For average earners, Social Security will replace about 40% of their pre-retirement paychecks. But most seniors need around twice that much income to enjoy a comfortable lifestyle.

Furthermore, rising healthcare costs have made it so that Social Security does a poor job of helping seniors keep up with their expenses. So workers today should take steps to save for retirement independently and be less reliant on Social Security once their time in the workforce comes to an end.

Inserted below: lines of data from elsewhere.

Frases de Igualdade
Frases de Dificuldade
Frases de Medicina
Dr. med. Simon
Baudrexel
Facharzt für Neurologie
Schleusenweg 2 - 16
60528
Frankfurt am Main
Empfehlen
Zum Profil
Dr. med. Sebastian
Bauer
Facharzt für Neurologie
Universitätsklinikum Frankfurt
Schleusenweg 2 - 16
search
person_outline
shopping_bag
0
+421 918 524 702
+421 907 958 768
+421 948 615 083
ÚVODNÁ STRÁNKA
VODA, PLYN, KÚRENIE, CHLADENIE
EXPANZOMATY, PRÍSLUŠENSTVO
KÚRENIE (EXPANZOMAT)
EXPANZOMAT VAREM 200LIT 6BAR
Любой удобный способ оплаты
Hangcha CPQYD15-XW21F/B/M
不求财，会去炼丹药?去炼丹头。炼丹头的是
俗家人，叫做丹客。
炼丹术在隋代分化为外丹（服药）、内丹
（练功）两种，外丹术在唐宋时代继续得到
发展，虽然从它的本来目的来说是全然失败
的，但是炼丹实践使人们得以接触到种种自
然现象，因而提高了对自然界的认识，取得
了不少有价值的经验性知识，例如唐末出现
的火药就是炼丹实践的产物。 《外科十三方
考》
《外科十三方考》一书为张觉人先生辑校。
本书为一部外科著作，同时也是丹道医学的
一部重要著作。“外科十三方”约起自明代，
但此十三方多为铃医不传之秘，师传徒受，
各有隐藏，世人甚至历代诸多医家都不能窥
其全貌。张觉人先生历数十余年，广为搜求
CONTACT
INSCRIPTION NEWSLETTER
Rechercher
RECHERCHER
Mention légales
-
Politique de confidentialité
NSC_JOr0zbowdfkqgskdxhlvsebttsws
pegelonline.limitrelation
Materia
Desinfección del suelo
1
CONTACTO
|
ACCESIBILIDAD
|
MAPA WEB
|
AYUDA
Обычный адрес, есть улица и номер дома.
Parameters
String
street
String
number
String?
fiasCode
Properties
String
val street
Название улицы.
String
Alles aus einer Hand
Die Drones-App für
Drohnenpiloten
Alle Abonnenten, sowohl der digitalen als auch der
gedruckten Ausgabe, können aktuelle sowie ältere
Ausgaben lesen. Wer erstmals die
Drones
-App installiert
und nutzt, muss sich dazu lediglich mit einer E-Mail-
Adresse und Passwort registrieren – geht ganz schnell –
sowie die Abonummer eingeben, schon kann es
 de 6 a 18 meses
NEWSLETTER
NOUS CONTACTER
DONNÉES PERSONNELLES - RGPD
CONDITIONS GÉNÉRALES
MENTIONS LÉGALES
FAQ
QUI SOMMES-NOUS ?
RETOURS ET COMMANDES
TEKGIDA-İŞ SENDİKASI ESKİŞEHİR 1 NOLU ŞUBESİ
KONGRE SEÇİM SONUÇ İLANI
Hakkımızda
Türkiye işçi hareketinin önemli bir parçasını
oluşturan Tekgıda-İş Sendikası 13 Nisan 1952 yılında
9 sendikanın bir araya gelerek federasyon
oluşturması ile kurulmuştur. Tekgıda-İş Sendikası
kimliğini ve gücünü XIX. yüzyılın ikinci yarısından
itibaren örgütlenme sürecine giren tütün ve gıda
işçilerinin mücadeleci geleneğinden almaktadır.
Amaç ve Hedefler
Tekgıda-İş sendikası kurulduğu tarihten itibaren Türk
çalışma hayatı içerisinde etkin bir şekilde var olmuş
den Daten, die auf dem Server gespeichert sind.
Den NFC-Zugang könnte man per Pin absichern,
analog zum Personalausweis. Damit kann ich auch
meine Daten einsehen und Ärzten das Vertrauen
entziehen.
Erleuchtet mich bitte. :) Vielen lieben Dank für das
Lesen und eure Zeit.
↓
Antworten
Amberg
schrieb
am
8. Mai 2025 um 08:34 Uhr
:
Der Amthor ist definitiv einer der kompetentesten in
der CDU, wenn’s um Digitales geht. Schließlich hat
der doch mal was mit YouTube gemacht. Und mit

There are several options in this regard, and IRAs or 401(k) plans are a good starting point. These retirement savings plans are widely available and don't come with income limits (Roth IRAs being the one exception), and they offer a host of tax benefits that allow savers to benefit in the near term, as well as the future.

Meanwhile, workers enrolled in high-deductible health insurance plans can take advantage of health savings accounts, or HSAs. These accounts allow workers to contribute funds on a pre-tax basis toward immediate or long-term medical costs. Funds that aren't used can be invested and carried forward indefinitely, giving seniors a dedicated cash source for their medical bills during retirement.

Generous COLAs are a mixed bag

It's easy to get excited about the generous Social Security raise that's on the horizon. But in reality, the whole reason behind that large COLA is the fact that the cost of living has soared.

Workers today should recognize that even when a giant COLA comes down the pike, Social Security's buying power is limited. That reality check should prompt them to save independently for retirement to avoid financial struggles and maintain a decent standard of living.